Similar responses to pharmacological agents of 1,2‐OAG–induced compaction‐like adhesion of two‐cell mouse embryo to physiological compaction

Abstract
A comparison was made of responses to pharmacological agents between cell adhesion induced by an activator of Ca2+-phospholipid-dependent protein kinase (PKC) and physiological compaction in mouse embryos. An activator of PKC, 1-oleoyl-2-acetyl-sn-glycerol (1,2-OAG) induced the compaction-like adhesion of cells in two-cell embryos within 5–10 min and the adhesion lasted during the course of treatment for 1 h. W-7 and W-5 (calmodulin antagonists) and cytochalasin B and cytochalasin D (inhibitors of the polymerization of microfilaments) each completely interfered with the 1,2-OAG–induced adhesion of cells. Two-cell embryos having once shown evidence of cell adhesion in response to 1,2-OAG were decompacted when they were transferred to a medium that contained 1,2-OAG and any one of the agents described above.

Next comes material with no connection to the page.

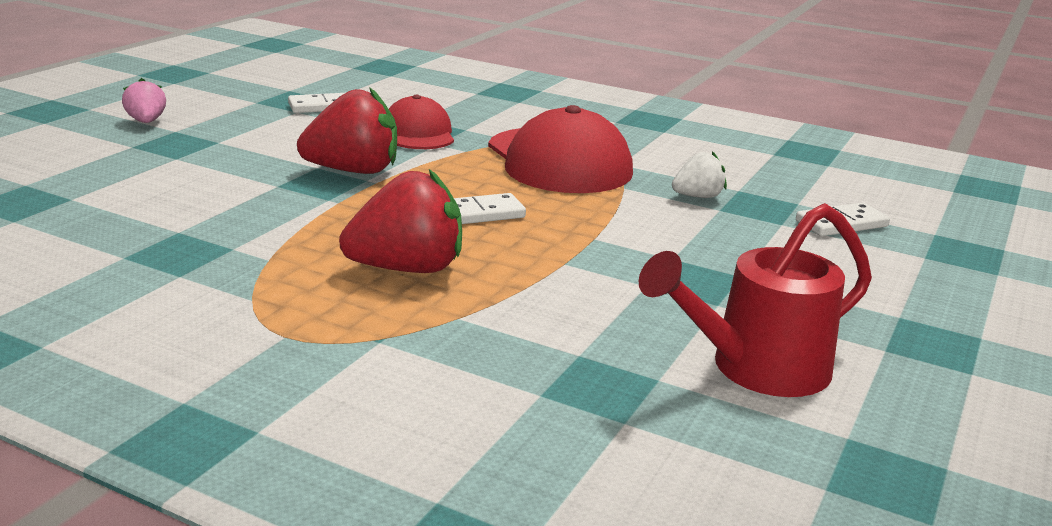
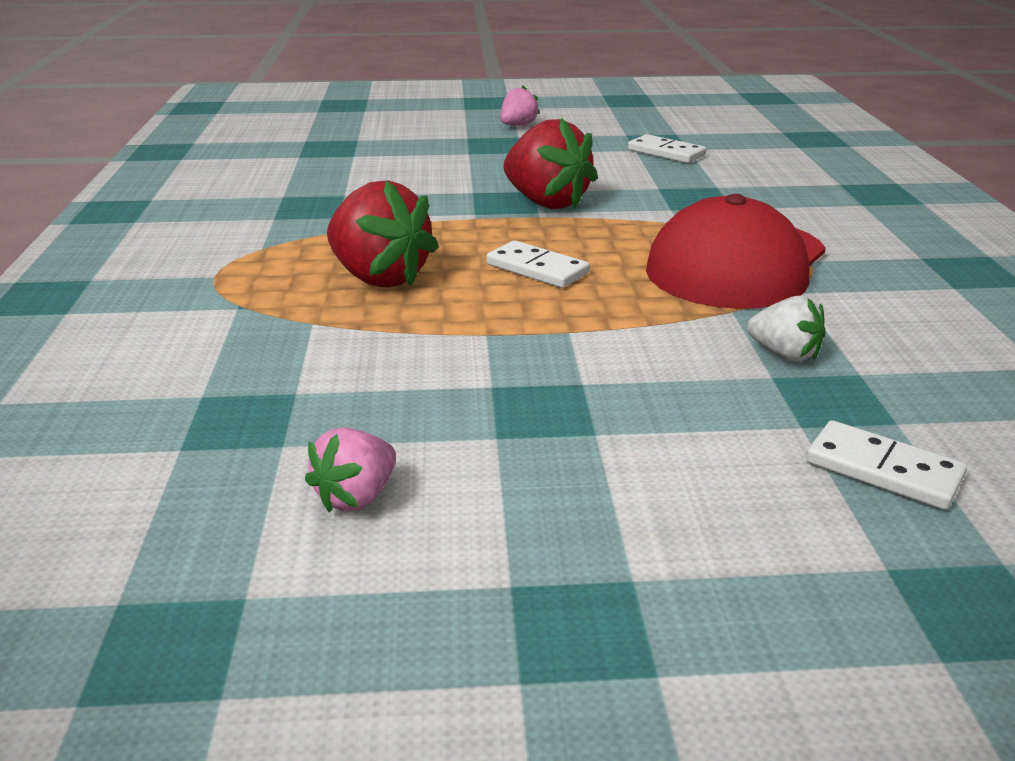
camera: 60 degrees right, 5 degrees up
(418, 133) = (679, 196): red cap -> none
(755, 369) = (356, 496): red watering can -> pink strawberry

Colchicine and colcemid (inhibitors of the polymerization of microtubules) and tunicamycin (an inhibitor of N-linked protein glycosylation) each had no effect on the 1,2-OAG–induced adhesion of cells. In Ca2+ -free medium, treatment with 1,2-OAG failed to induce any cell adhesion. These results are very similar to those reported for physiological compaction at the late eight-cell stage. Thus, the compaction-like adhesion of cells in mouse embryos at the two-cell stage appears to be a calmodulin-dependent process, requiring assembled microfilaments and extracellular Ca2+ ions but not microtubules or N-linked glycoproteins as is the case for the physiological compaction.